Deep Fried Convnets
Zichao Yang, Marcin Moczulski, Misha Denil, Nando de Freitas, Alex Smola, Le Song, Ziyu Wang
TL;DR
The paper tackles the heavy parameter burden of fully connected layers in CNNs by replacing them with an Adaptive Fastfood transform, yielding deep fried convnets that are end-to-end trainable. This approach achieves substantial memory savings with negligible or no loss in predictive performance on MNIST and ImageNet, and shows advantages over post-processing compression methods, particularly on large-scale data. The authors connect the transform to structured random projections and kernel feature approximations, providing both theoretical and empirical support for the method. Overall, Adaptive Fastfood enables memory-efficient CNNs suitable for deployment on GPUs and embedded devices, with potential further gains from optimized implementations and final-layer compression.
Abstract
The fully connected layers of a deep convolutional neural network typically contain over 90% of the network parameters, and consume the majority of the memory required to store the network parameters. Reducing the number of parameters while preserving essentially the same predictive performance is critically important for operating deep neural networks in memory constrained environments such as GPUs or embedded devices.
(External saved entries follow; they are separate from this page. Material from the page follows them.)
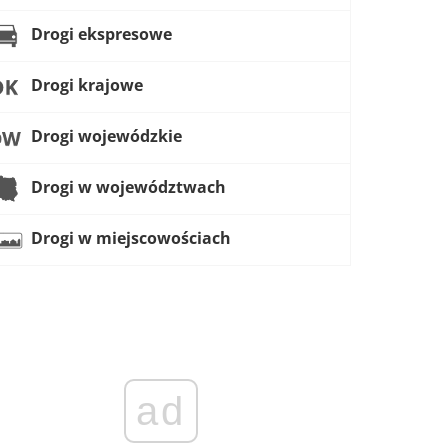
Drogi ekspresowe
Drogi krajowe
Drogi wojewódzkie
Drogi w województwach
Drogi w miejscowościach
ad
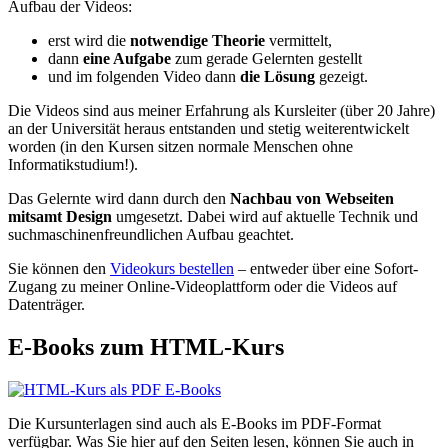
Aufbau der Videos:
erst wird die
notwendige Theorie
vermittelt,
dann
eine Aufgabe
zum gerade Gelernten gestellt
und im folgenden Video dann
die Lösung
gezeigt.
Die Videos sind aus meiner Erfahrung als Kursleiter (über 20 Jahre)
an der Universität heraus entstanden und stetig weiterentwickelt
worden (in den Kursen sitzen normale Menschen ohne
Informatikstudium!).
Das Gelernte wird dann durch den
Nachbau von Webseiten
mitsamt Design
umgesetzt. Dabei wird auf aktuelle Technik und
suchmaschinenfreundlichen Aufbau geachtet.
Sie können den
Videokurs bestellen
– entweder über eine Sofort-
Zugang zu meiner Online-Videoplattform oder die Videos auf
Datenträger.
E-Books zum HTML-Kurs
Die Kursunterlagen sind auch als E-Books im PDF-Format
verfügbar. Was Sie hier auf den Seiten lesen, können Sie auch in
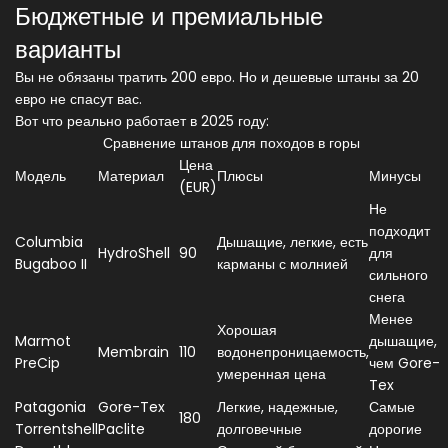
Бюджетные и премиальные
варианты
Вы не обязаны тратить 200 евро. Но и дешевые штаны за 20
евро не спасут вас.
Вот что реально работает в 2025 году:
Сравнение штанов для походов в горы
Цена
Модель
Материал
Плюсы
Минусы
(EUR)
Не
подходит
Columbia
Дышащие, легкие, есть
HydroShell
90
для
Bugaboo II
карманы с молнией
сильного
снега
Менее
Хорошая
Marmot
дышащие,
Membrain
110
водонепроницаемость,
PreCip
чем Gore-
умеренная цена
Tex
Patagonia
Gore-Tex
Легкие, надежные,
Самые
180
Torrentshell
Paclite
долговечные
дорогие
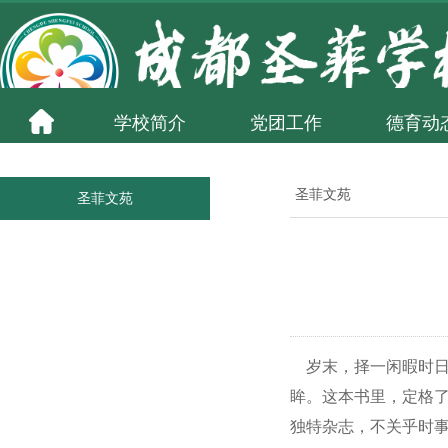
学校简介
党团工作
德育动
圣菲文苑
圣菲文苑
岁末，择一闲暇时日
眸。这本书里，定格了
独特杂志，不关乎时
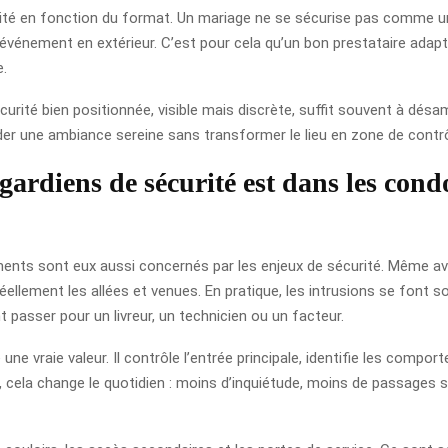
urité en fonction du format. Un mariage ne se sécurise pas comme u
nement en extérieur. C’est pour cela qu’un bon prestataire adapte le
e.
rité bien positionnée, visible mais discrète, suffit souvent à dé
der une ambiance sereine sans transformer le lieu en zone de contrô
gardiens de sécurité est dans les con
ents sont eux aussi concernés par les enjeux de sécurité. Même ave
éellement les allées et venues. En pratique, les intrusions se font s
 passer pour un livreur, un technicien ou un facteur.
une vraie valeur. Il contrôle l’entrée principale, identifie les com
s, cela change le quotidien : moins d’inquiétude, moins de passages s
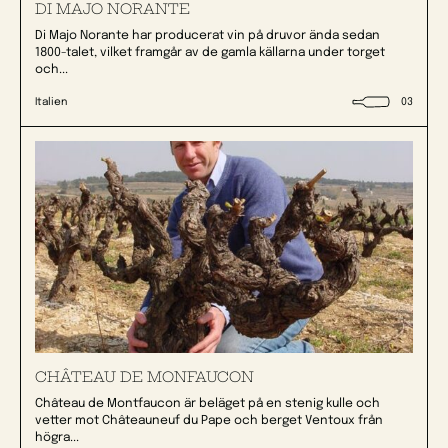
DI MAJO NORANTE
Di Majo Norante har producerat vin på druvor ända sedan
1800-talet, vilket framgår av de gamla källarna under torget
och...
Italien
03
CHÂTEAU DE MONFAUCON
Château de Montfaucon är beläget på en stenig kulle och
vetter mot Châteauneuf du Pape och berget Ventoux från
högra...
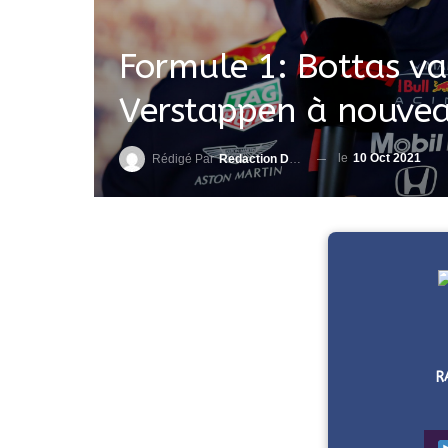
Formule 1: Bottas va
Verstappen à nouv
le
10 Oct 2021
Rédigé Par
Redaction DjenaSport
R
In this paper we show how kernel methods, in particular a single Fastfood layer, can be used to replace all fully connected layers in a deep convolutional neural network. This novel Fastfood layer is also end-to-end trainable in conjunction with convolutional layers, allowing us to combine them into a new architecture, named deep fried convolutional networks, which substantially reduces the memory footprint of convolutional networks trained on MNIST and ImageNet with no drop in predictive performance.